48 weeks ago, Gabriella invested at 3.9% interest, compounded weekly. Today, her investment is worth $225.50. How much interest has Gabriella's account earned in the past 48 weeks?
P(1+.039/52)^(48) = 225.50
P = 217.59
225.50-217.59 = 7.91 interest
Thanks Steve!!!
To find out the amount of interest Gabriella's account has earned in the past 48 weeks, we need to follow these steps:
Step 1: Determine the initial amount invested.
In this case, the initial amount invested is unknown. Let's denote it as 'P'.
Step 2: Determine the interest rate.
Gabriella invested at 3.9% interest, compounded weekly. In decimal form, this would be 0.039.
Step 3: Determine the time period.
The time period is 48 weeks.
Step 4: Use the compound interest formula to calculate the future value.
The compound interest formula is given by: A = P(1 + r/n)^(nt), where A is the future value, P is the principal amount, r is the interest rate, n is the number of times interest is compounded per year, and t is the time in years.

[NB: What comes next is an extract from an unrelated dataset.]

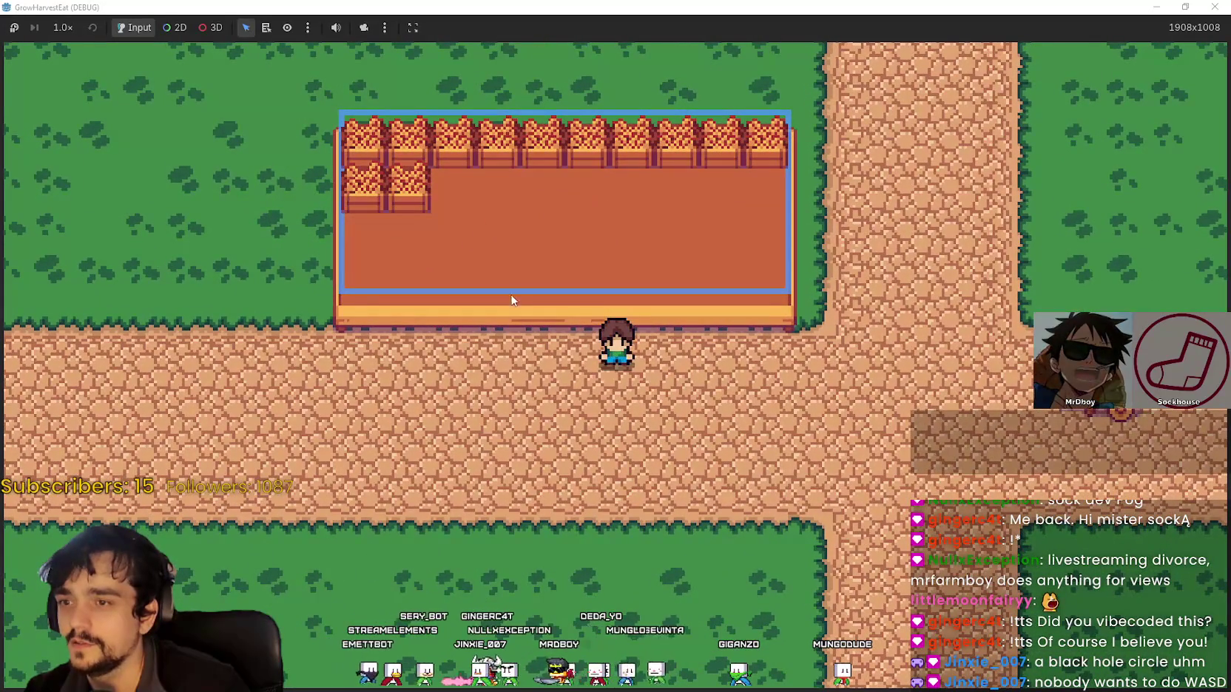
key(d)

In this case, we know the future value (A) is $225.50, the interest rate (r) is 0.039, and the time (t) is 48 weeks. Since the interest is compounded weekly, n = 52 (the number of weeks in a year).
So the formula becomes: $225.50 = P(1 + 0.039/52)^(52/48).
Step 5: Solve for the principal amount (P).
Divide both sides of the equation by (1 + 0.039/52)^(52/48) to isolate P.
P = $225.50 / (1 + 0.039/52)^(52/48).
Using a calculator, evaluate the expression to find the value of P.
Step 6: Find the interest earned.
To find the interest earned, subtract the initial amount invested (P) from the final amount (A).
Interest = A - P.
Using the values you found, you can calculate the interest Gabriella's account has earned in the past 48 weeks.